As you grow older now, how do you face death? What do you feel?
I feel wonder. I'm here Looking around and seeing the One manifesting.  Looking at people and seeing God manifested.  I'm not on the production line of society.  I'm not writing books.  I'm doing them.  It feels like a very great privilege to not be in the work force.
How is your health and strength now?
I travel almost all the time.  The wheel chair doesn't go a lot of places, like many hotel rooms.  I get a kick out of it all, the effect of my stroke on my arms and legs. I don't mind. It would be good to heal all this, though. I do have a chair everywhere I go.
You seem completely lucid as ever.
Every now and then, my memory is hazy. It absolutely delights me, because there's a Buddhist story about that: speak not of the past, anticipate not the future, then you will dwell in the ... I can't remember it. (Laughs) Too many people think and spend time in the past and future and they're both just thoughts.
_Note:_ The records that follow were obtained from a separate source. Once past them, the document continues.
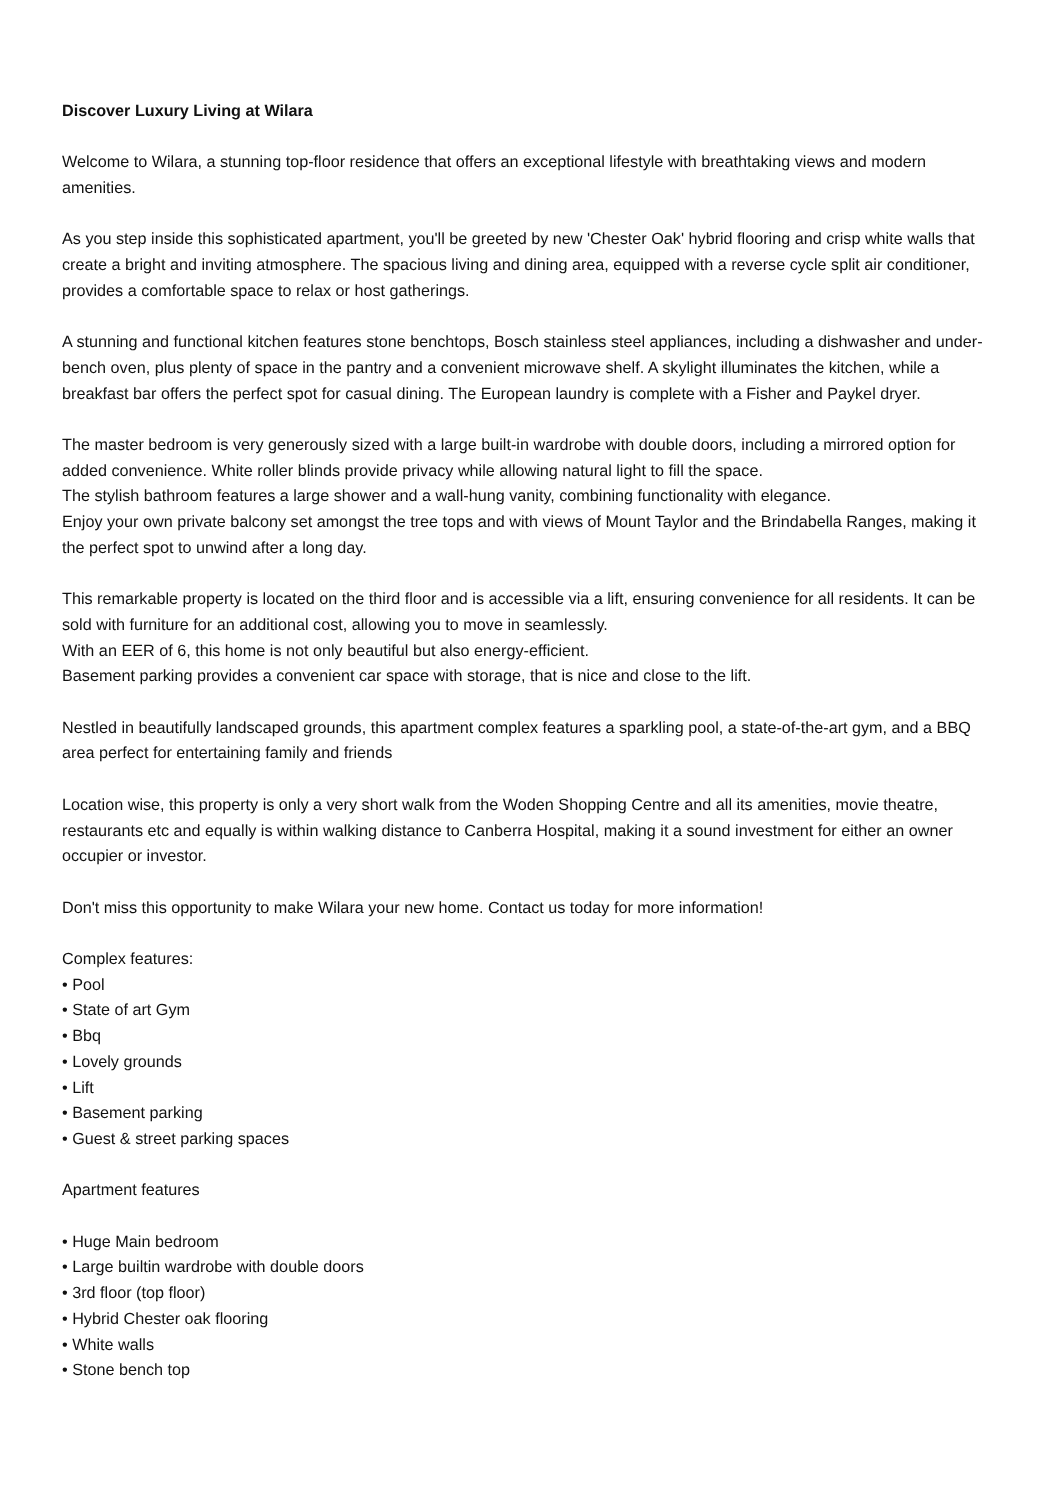Discover Luxury Living at Wilara
Welcome to Wilara, a stunning top-floor residence that offers an exceptional lifestyle with breathtaking views and modern amenities.
As you step inside this sophisticated apartment, you'll be greeted by new 'Chester Oak' hybrid flooring and crisp white walls that create a bright and inviting atmosphere. The spacious living and dining area, equipped with a reverse cycle split air conditioner, provides a comfortable space to relax or host gatherings.
A stunning and functional kitchen features stone benchtops, Bosch stainless steel appliances, including a dishwasher and under-bench oven, plus plenty of space in the pantry and a convenient microwave shelf. A skylight illuminates the kitchen, while a breakfast bar offers the perfect spot for casual dining. The European laundry is complete with a Fisher and Paykel dryer.
The master bedroom is very generously sized with a large built-in wardrobe with double doors, including a mirrored option for added convenience. White roller blinds provide privacy while allowing natural light to fill the space.
The stylish bathroom features a large shower and a wall-hung vanity, combining functionality with elegance.
Enjoy your own private balcony set amongst the tree tops and with views of Mount Taylor and the Brindabella Ranges, making it the perfect spot to unwind after a long day.
This remarkable property is located on the third floor and is accessible via a lift, ensuring convenience for all residents. It can be sold with furniture for an additional cost, allowing you to move in seamlessly.
With an EER of 6, this home is not only beautiful but also energy-efficient.
Basement parking provides a convenient car space with storage, that is nice and close to the lift.
Nestled in beautifully landscaped grounds, this apartment complex features a sparkling pool, a state-of-the-art gym, and a BBQ area perfect for entertaining family and friends
Location wise, this property is only a very short walk from the Woden Shopping Centre and all its amenities, movie theatre, restaurants etc and equally is within walking distance to Canberra Hospital, making it a sound investment for either an owner occupier or investor.
Don't miss this opportunity to make Wilara your new home. Contact us today for more information!
Complex features:
• Pool
• State of art Gym
• Bbq
• Lovely grounds
• Lift
• Basement parking
• Guest & street parking spaces
Apartment features
• Huge Main bedroom
• Large builtin wardrobe with double doors
• 3rd floor (top floor)
• Hybrid Chester oak flooring
• White walls
• Stone bench top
You mean they're not real?
That's right.
What do you think about what you wrote in "Be Here Now" (his million seller 1971 book).
I'm still here.
Is there anything you would add to the book now ?
I'd have to add: cultivate the faith that there are other planes than that which you deal with here. That faith allows you to experience the grace of your life.
What does grace mean to you?
It's like--to perceive your life as graceful, as a thing given to you from the One. My grace comes from my guru. He's dead but he's in my consciousness. It's that you think, that you feel, that your own life is spiritually blessed.